# Question #5ea5f

Jun 21, 2016

I found: $\frac{1}{2} \left[x - \sin \left(x\right) \cos \left(x\right)\right] + c$

#### Explanation:

Try this:

Jun 21, 2016

Alternatively, you could make use of trig identities to find the same result: $\int {\sin}^{2} x \mathrm{dx} = \frac{1}{2} \left(x - \sin x \cos x\right) + C$

#### Explanation:

In addition to Gio's method, there is another way of doing this integral, using trig identities. (If you don't like trig or math in general, I wouldn't blame you for disregarding this answer - but sometimes the use of trig is unavoidable in problems).

The identity we will be using is: ${\sin}^{2} x = \frac{1}{2} \left(1 - \cos 2 x\right)$.

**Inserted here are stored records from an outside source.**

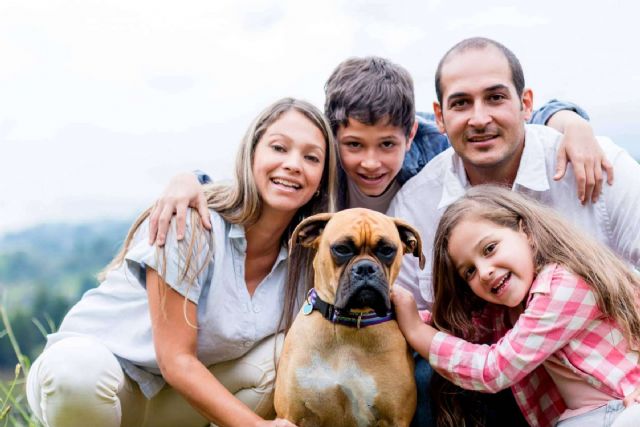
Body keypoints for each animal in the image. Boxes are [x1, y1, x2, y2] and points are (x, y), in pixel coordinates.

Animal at [274, 208, 424, 427]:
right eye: (342, 249)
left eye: (387, 250)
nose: (365, 268)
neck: (348, 326)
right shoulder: (289, 414)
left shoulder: (397, 419)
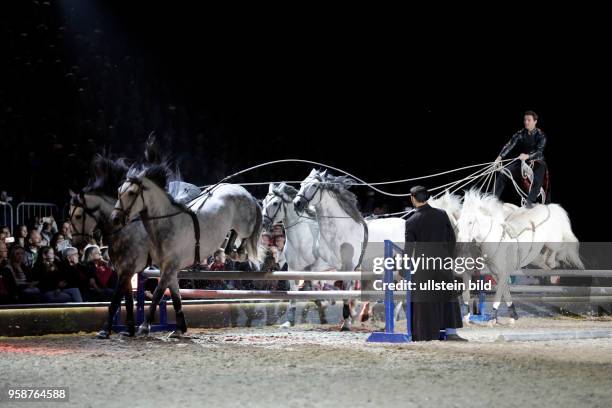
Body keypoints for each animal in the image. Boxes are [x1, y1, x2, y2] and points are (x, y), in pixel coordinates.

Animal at [111, 163, 262, 338]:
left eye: (131, 193)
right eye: (119, 191)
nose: (115, 219)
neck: (167, 223)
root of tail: (246, 193)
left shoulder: (170, 267)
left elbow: (157, 294)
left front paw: (144, 327)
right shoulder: (168, 269)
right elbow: (176, 297)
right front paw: (179, 329)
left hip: (244, 225)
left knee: (244, 236)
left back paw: (239, 253)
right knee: (233, 236)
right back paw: (231, 251)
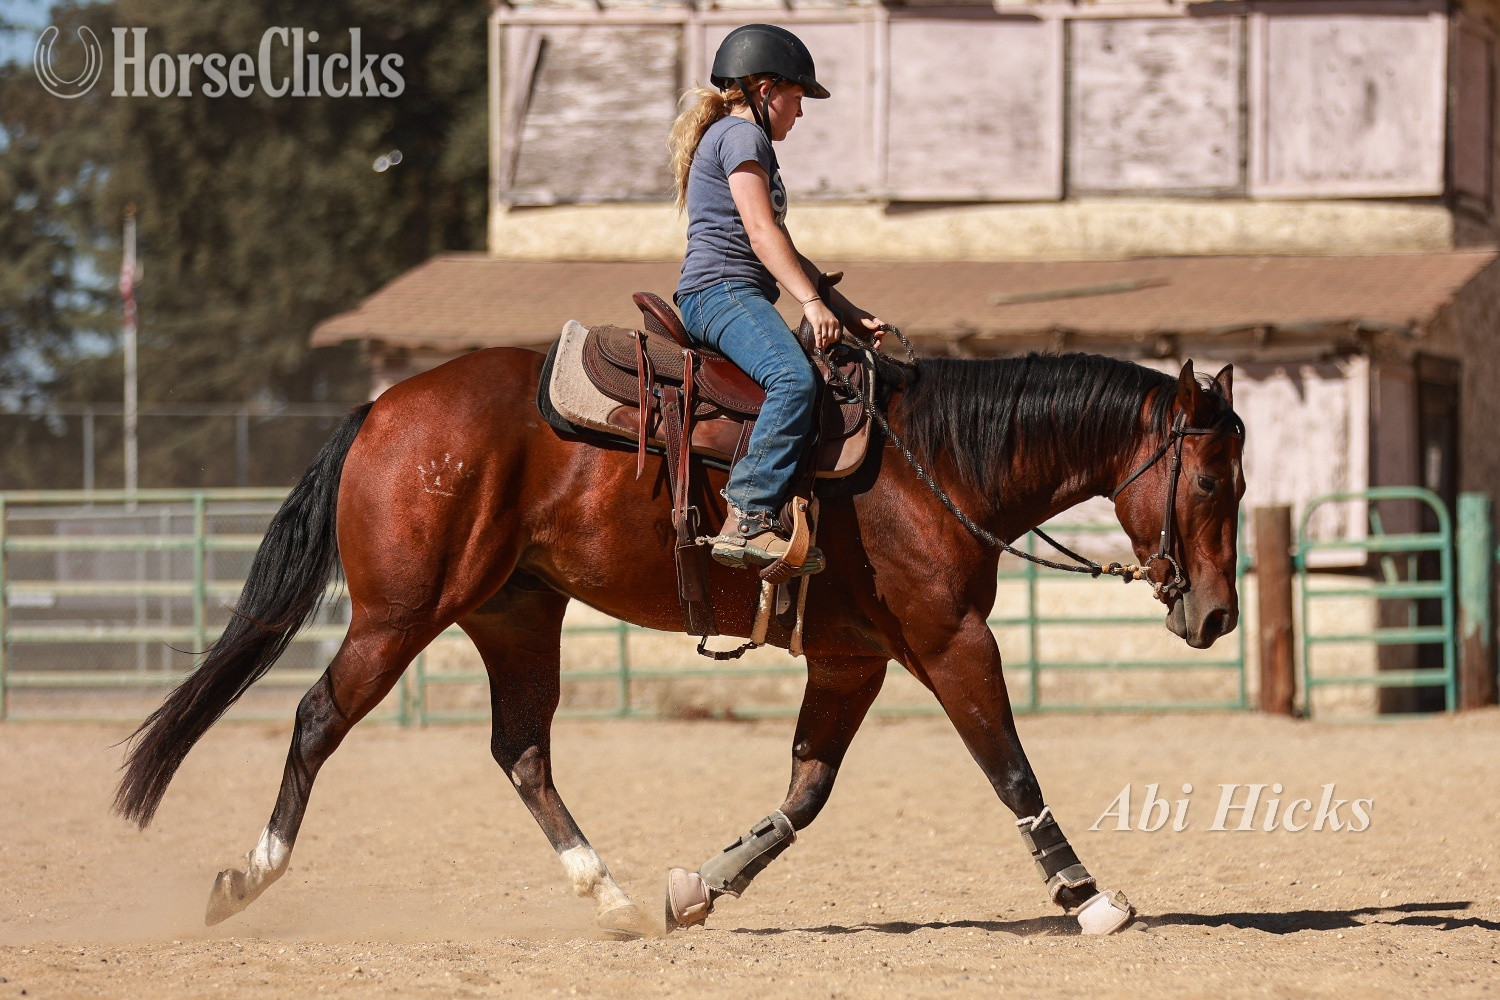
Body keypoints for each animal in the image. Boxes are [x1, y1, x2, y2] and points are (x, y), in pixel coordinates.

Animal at [113, 343, 1244, 938]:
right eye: (1209, 479)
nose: (1217, 615)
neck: (936, 465)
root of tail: (384, 408)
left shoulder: (853, 659)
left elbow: (806, 791)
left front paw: (698, 886)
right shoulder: (953, 639)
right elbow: (1011, 766)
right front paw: (1088, 898)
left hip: (516, 615)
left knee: (521, 748)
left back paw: (609, 894)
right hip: (398, 616)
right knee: (317, 717)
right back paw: (246, 877)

We can therefore rewrite the integral like so:
$\int \frac{1}{2} \left(1 - \cos 2 x\right) \mathrm{dx}$
$= \frac{1}{2} \int 1 - \cos 2 x$

Using the sum rule we get:
$\frac{1}{2} \left(\int 1 \mathrm{dx} - \int \cos 2 x \mathrm{dx}\right)$

The first integral simply evaluates to $x$. The second integral is a little more challenging. We know that the integral of $\cos x$ is $\sin x$ (because $\frac{d}{\mathrm{dx}} \sin x = \cos x$), but what about $\cos 2 x$? We'll need to adjust for the chain rule by multiplying by $\frac{1}{2}$, so as to balance the $2 x$:
$\frac{d}{\mathrm{dx}} \frac{1}{2} \sin 2 x = 2 \cdot \frac{1}{2} \cos 2 x = \cos 2 x$

So $\int \cos 2 x \mathrm{dx} = \frac{1}{2} \sin 2 x + C$ (don't forget the integration constant!) Using that info, plus the fact that $\int 1 \mathrm{dx} = x + C$, we have:
$\frac{1}{2} \left(\textcolor{red}{\int 1 \mathrm{dx}} - \textcolor{b l u e}{\int \cos 2 x \mathrm{dx}}\right) = \frac{1}{2} \left(\textcolor{red}{x} - \textcolor{b l u e}{\frac{1}{2} \sin 2 x}\right) + C$

Use the identity $\sin 2 x = 2 \sin x \cos x$, we find:
$\frac{1}{2} \left(x - \frac{1}{2} \sin 2 x\right) + C = \frac{1}{2} \left(x - \frac{1}{2} \left(2 \sin x \cos x\right)\right) + C$
$= \frac{1}{2} \left(x - \sin x \cos x\right) + C$

And that is the answer Gio found using the integration by parts method.